Channel Islands National Park - California
When you search for information on the Channel Islands National Park the photos that pop up are of clear sparkling water and a blue sky overhead. But I suspect that most of these come from the summer months, peak tourist season, and during our visit in April the island looked quite a bit different.
It was an overcast and chilly day when we took the Island Packers boat to Santa Cruz, the largest of the five islands that make up the Channel Islands National Park. The water started out deeply blue and the greens muted. But later in our hike the sun came out and suddenly the hills were vibrant and the water took on that color seen in so many photos.
For 150 years the island was ranched before being turned over to The Nature Conservatory and National Park system. A large portion of the island is covered by the Nature Conservatory and closed to the public. When you arrive on Santa Cruz, and leave the pier behind, Scorpion Ranch is there to greet you. Besides the buildings to explore there are campgrounds, picnic areas, a place to rent kayaks, and the trails covering the National Park side.
Santa Cruz is home to over 600 different kinds of plants, 140 land birds, and 11 land mammals, amphibians, and reptiles. The most adorable resident is the Island Fox and because they’re protected they have little to no fear of people. If you aren’t careful they’ll steal your lunch.
Hiking Santa Cruz is one of our all time favorite hikes. For the first part of our day the trail was empty and the quiet peacefulness complete. We went the opposite way of the group that came over on the boat, going through the valley to Potato Harbor, and then looping around along the cliffs back to the beach.
We stopped for lunch overlooking the harbor (there’s no beach access here) to watch the water and listen to seals bark at each other. About half way through our sandwiches people began to show up from along the cliff side of the trail. And on the way back that section was much more crowded.

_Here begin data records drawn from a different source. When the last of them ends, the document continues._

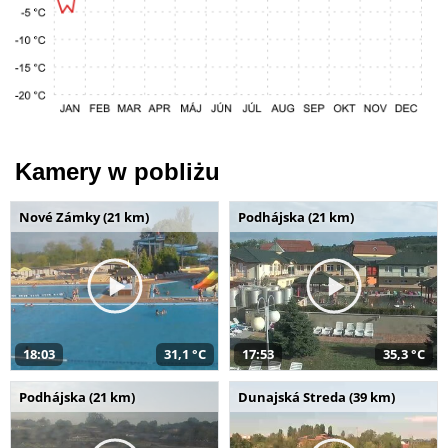
Kamery w pobliżu
Nové Zámky (21 km)
Podhájska (21 km)
18:03
31,1 °C
17:53
35,3 °C
Podhájska (21 km)
Dunajská Streda (39 km)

My legs were sore by the time we’d made the loop and come back to the beach. We tried to climb the hill across from the way we’d come back down towards Scorpion Bay but stopped at a bend in the path and sat to watch the ocean and the people on the beach instead. I just couldn’t face another hike up and then down the hills because I was pretty sure my legs might fall off. Of course it means I should probably work on getting into better shape and buildings my endurance so we can see and do as much as possible. Especially if it’s a place we might not get to visit again.
Eventually we left our spot overlooking the water and made our way down to the beach. There was a young elephant seal laying peacefully in the sun, for a moment I couldn’t tell if it were breathing or not, but it was only napping. We kept our distance, not wanting to disturb it and if you’ve ever seen how sharp their teeth are you wouldn’t want to either.

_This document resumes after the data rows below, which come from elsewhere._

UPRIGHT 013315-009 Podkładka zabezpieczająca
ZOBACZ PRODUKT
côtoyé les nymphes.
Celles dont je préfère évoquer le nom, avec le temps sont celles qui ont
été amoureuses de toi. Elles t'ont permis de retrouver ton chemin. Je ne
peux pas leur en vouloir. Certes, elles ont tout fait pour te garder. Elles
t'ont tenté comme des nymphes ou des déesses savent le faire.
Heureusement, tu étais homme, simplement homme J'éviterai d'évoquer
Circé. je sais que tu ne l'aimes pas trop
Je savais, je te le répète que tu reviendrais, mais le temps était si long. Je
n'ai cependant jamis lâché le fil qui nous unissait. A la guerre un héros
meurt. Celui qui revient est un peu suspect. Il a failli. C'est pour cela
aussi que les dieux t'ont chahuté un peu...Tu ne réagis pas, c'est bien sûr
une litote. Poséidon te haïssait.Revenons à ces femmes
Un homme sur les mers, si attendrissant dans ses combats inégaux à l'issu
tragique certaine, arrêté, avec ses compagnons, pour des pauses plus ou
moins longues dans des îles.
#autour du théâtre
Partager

There were a lot of day travelers hanging around, waiting for the boat to make the return trip, and three small girls approached the seal. They stood so close, within biting distance, and one kicked sand at the animal. An adult belonging to the three just stood there with his arms crossed and watched. We didn’t say anything, I was honestly surprised and not sure what to say. What adult would let their kids do that? I was relieved when someone rushed over and told the girls to leave the seal alone. If you’re ever in a spot where you’re that close to a wild animal you’re too close, respect the creature’s space.

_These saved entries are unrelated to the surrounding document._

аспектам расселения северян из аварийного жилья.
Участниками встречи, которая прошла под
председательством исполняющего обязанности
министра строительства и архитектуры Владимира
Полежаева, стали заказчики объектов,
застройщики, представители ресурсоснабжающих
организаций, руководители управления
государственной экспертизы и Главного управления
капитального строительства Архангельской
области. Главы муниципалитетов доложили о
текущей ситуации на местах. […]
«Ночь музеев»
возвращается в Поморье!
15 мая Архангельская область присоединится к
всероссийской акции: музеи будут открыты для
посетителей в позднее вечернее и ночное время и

Next time you’re in California, or if you live there and have never been, head out to the Channel Islands and spend the day exploring. It’s a beautiful place and so removed from the mainland that it truly feels like another country, set apart and mostly untouched by time. Go soak up the beauty of clear blue waters with the wind in your face and the sounds of birds calling to each other. I hope you get to see the Island Foxes (almost a guarantee since they’re not afraid of people) and watch pelicans whirl overhead.
Visiting Santa Cruz Island was the highlight of this trip. I don’t know how we’d managed to be in California three years in a row but that’s how it worked out. Honestly it feels a little strange not to have a trip planned this year as well. There’s so much to see and so many beautiful places and National Parks. And we packed so much in on our vacations that I’m still going through photos and sorting out posts.
If you’re interested in catching up with some of the places we’ve visited in California you can here -
A few helpful things to know before you visit Channel Islands National Park -
Santa Cruz is the largest and most visited of the islands - if you’re going just for the day I’d recommend checking out the map and planning your hike in advance.
Island Packers Cruises - reserve a trip to one of the islands or book a wildlife watching cruise.
Channel Islands National Park website - check current conditions and alerts.
The Island Fox is found only in the Channel Islands and it’s one of the smallest foxes in the world. Also incredibly adorable but the Park Rangers won’t let you take one home.